Agentic AI / Generative AI

Introducing New KV Cache Reuse Optimizations in NVIDIA TensorRT-LLM

Jan 16, 2025

By John Thomson, Anjali Shah and Laikh Tewari

Discuss (1)

AI-Generated Summary

Dislike

NVIDIA TensorRT-LLM introduces priority-based KV cache eviction, allowing users to influence block eviction by specifying priority and duration for discrete token ranges, improving cache hit rates by around 20%
The KV cache event API enables tracking updates to the KV cache, providing an eventually consistent view of the cache state, and facilitating KV-aware routing and scheduling decisions across multiple executors
These features provide fine-grained control over the KV cache, enabling users to optimize cache management based on their workload knowledge, leading to better cache reuse and reduced energy costs

AI-generated content may summarize information incompletely. Verify important information. Learn more

Language models generate text by predicting the next token, given all the previous tokens including the input text tokens. Key and value elements of the previous tokens are used as historical context in LLM serving for generation of the next set of tokens. Caching these key and value elements from previous tokens avoids expensive recomputation and effectively leads to higher throughput. However, key-value (KV) cache grows linearly with the size of the language model, number of batched requests, and sequence context lengths, leading to growing memory requirements.

NVIDIA TensorRT-LLM provides several KV cache optimizations to manage the challenging balance between growing memory size and preventing expensive recomputation. TensorRT-LLM is an open-source library that provides state-of-the-art inference support for numerous popular large language models (LLMs) on NVIDIA GPUs. TensorRT-LLM KV caching includes several optimizations, such as support for paged KV cache, quantized KV cache, circular buffer KV cache, and KV cache reuse.

In this post, we dive deeper into two new high-level features that have been introduced into TensorRT-LLM. These features enable more fine-grained control over the KV cache, and provide visibility into TensorRT-LLM KV cache for use in upstream applications like KV cache aware routing.

Priority-based KV cache eviction

When an LLM request has completed, the KV cache blocks associated with these requests are stored. Given the bounded size of the KV cache, some cached blocks may need to be evicted to make room for new sequences. By default, eviction follows a least recently used (LRU) policy.

Priority-based eviction is a new feature of the TensorRT-LLM Executor API that enables users to influence how blocks are selected for eviction. Users can specify two attributes that guide block eviction: priority and duration. The priority value sets the relative retention priority (how important it is to retain that block in the cache), and the duration value sets how long this priority level should apply for.

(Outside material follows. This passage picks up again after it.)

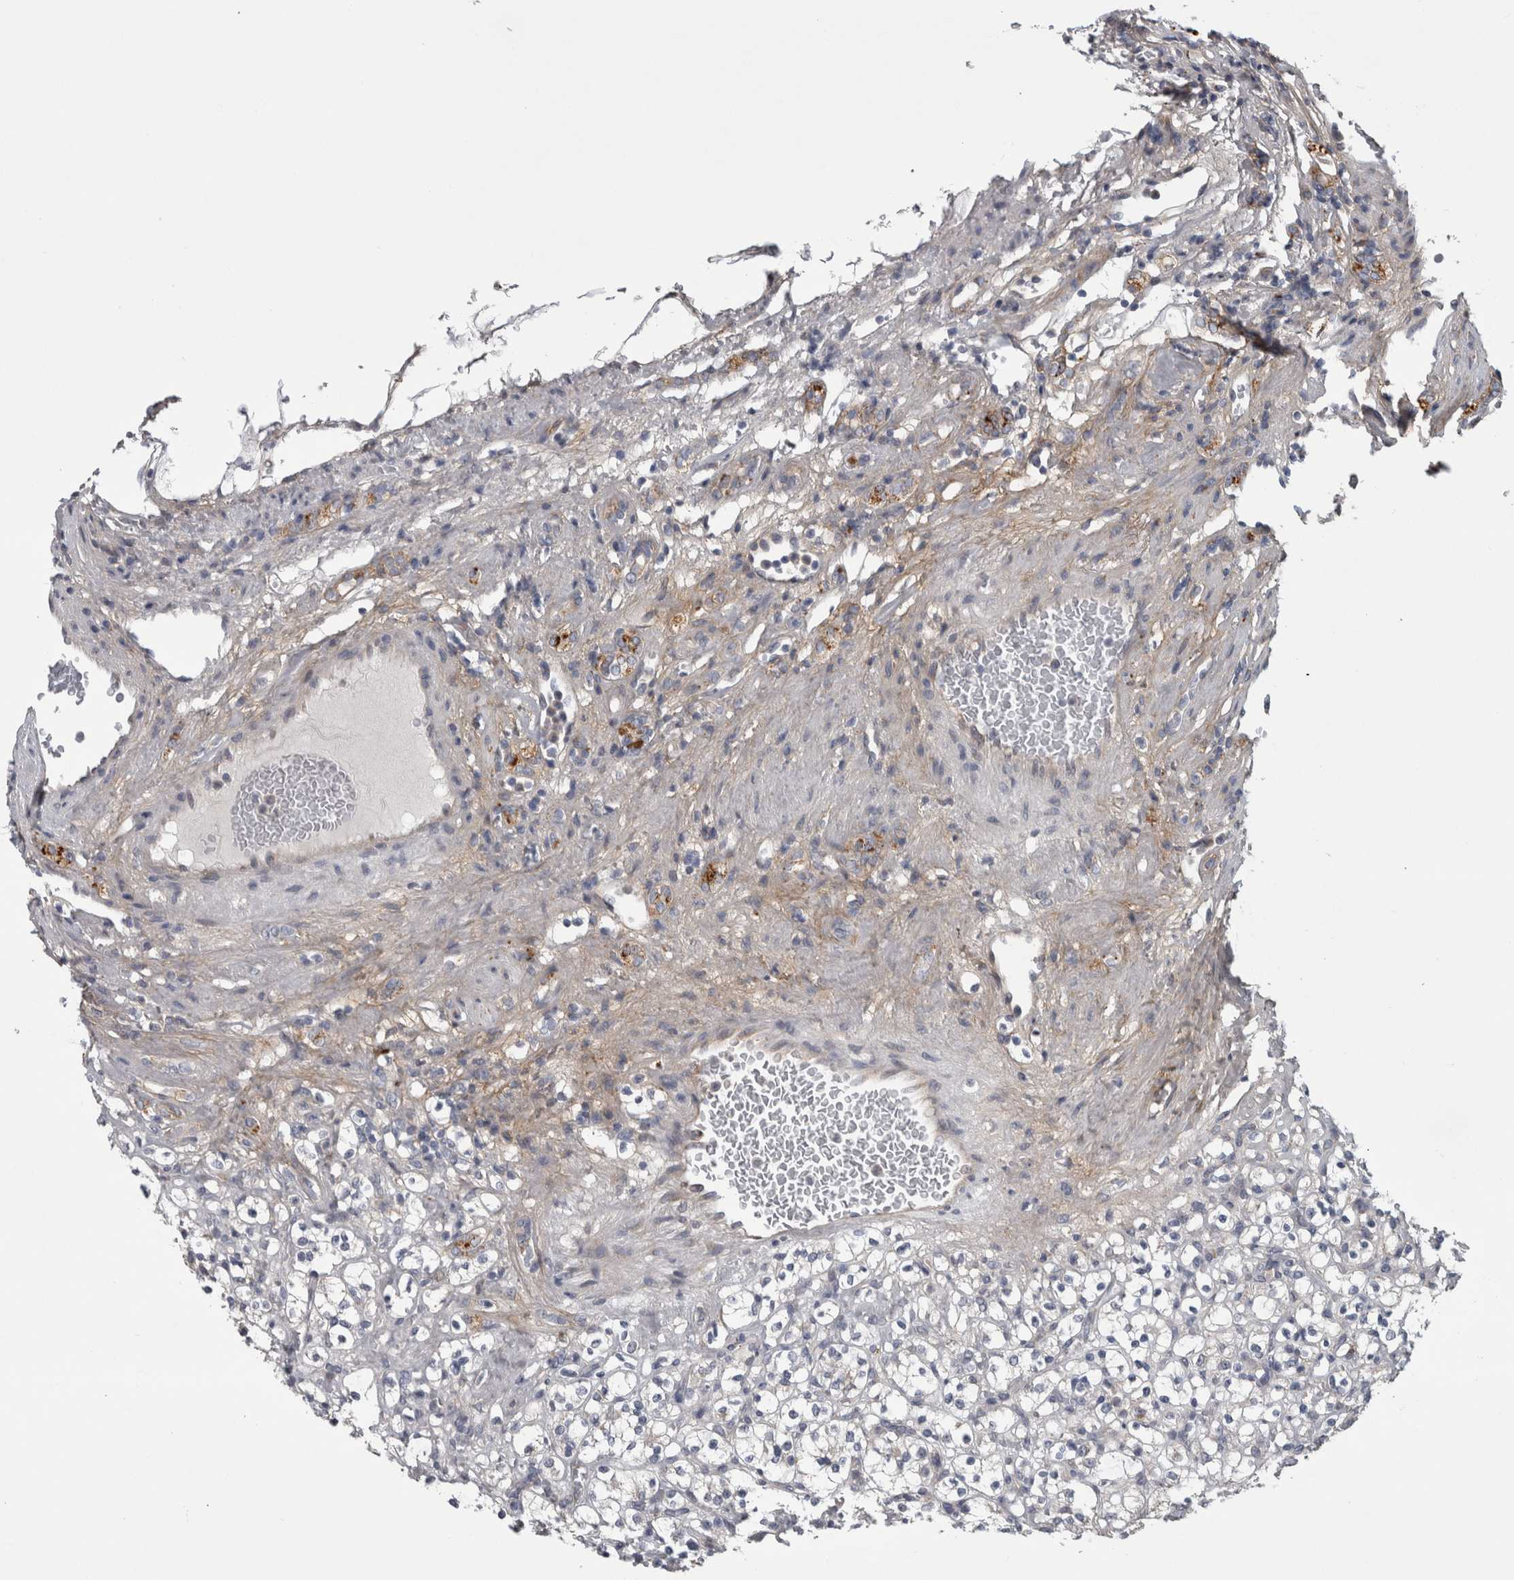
{"staining": {"intensity": "negative", "quantity": "none", "location": "none"}, "tissue": "renal cancer", "cell_type": "Tumor cells", "image_type": "cancer", "snomed": [{"axis": "morphology", "description": "Normal tissue, NOS"}, {"axis": "morphology", "description": "Adenocarcinoma, NOS"}, {"axis": "topography", "description": "Kidney"}], "caption": "A high-resolution histopathology image shows immunohistochemistry (IHC) staining of renal cancer (adenocarcinoma), which displays no significant positivity in tumor cells. (DAB IHC, high magnification).", "gene": "ATXN2", "patient": {"sex": "female", "age": 72}}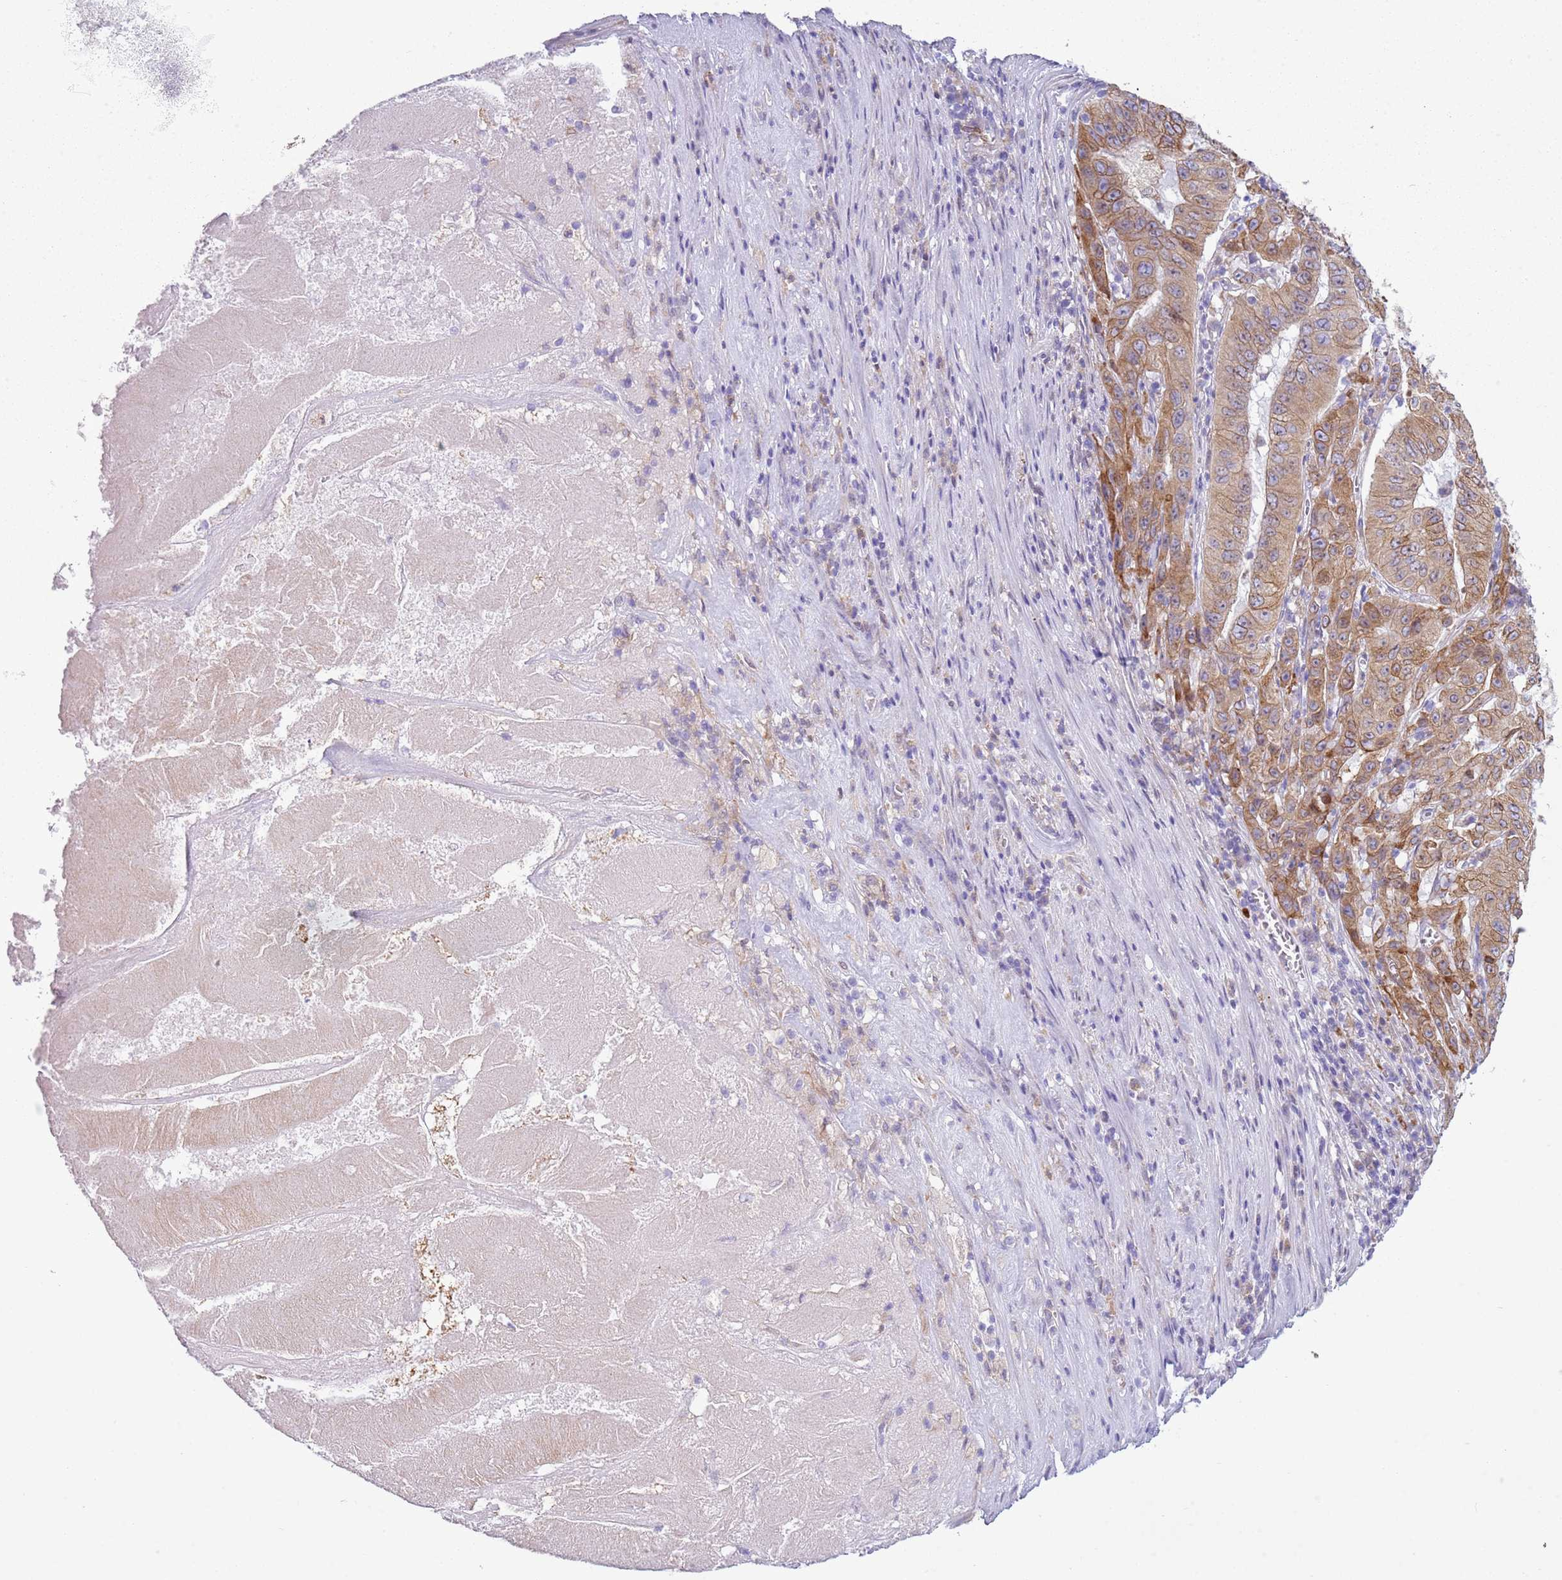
{"staining": {"intensity": "moderate", "quantity": ">75%", "location": "cytoplasmic/membranous"}, "tissue": "pancreatic cancer", "cell_type": "Tumor cells", "image_type": "cancer", "snomed": [{"axis": "morphology", "description": "Adenocarcinoma, NOS"}, {"axis": "topography", "description": "Pancreas"}], "caption": "Moderate cytoplasmic/membranous staining is present in about >75% of tumor cells in pancreatic cancer (adenocarcinoma).", "gene": "OAF", "patient": {"sex": "male", "age": 63}}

struct TokenRangeRetentionConfig {
    # The beginning of this range
    start: int
    # The end of the range. Set to null to extend to end of sequence
    end: optional<int>   
    # The priority level assigned to the range. 0->100  
    priority: int
    # The duration this priority should apply for
    duration: optional<int> 
}

# Optional parameter to executor request
struct KvCacheRetentionConfig {
    # List of priority assignments in context
    ranges: list<TokenRangeRetentionConfig>
    # Priority assigned to decode tokens
    decode_priority: optional<int>
    # Duration the decode priority applies for
    decode_duration: optional<int> 
}

The priority based-eviction API enables an LLM deployer to use knowledge about their workload to improve reuse opportunities by persisting blocks that are likely to be reused. For example, the deployer may want blocks corresponding to a system prompt to stay in the cache as long as possible, or blocks that might be involved in a latency-critical request should persist with higher priority than others (Figure 1).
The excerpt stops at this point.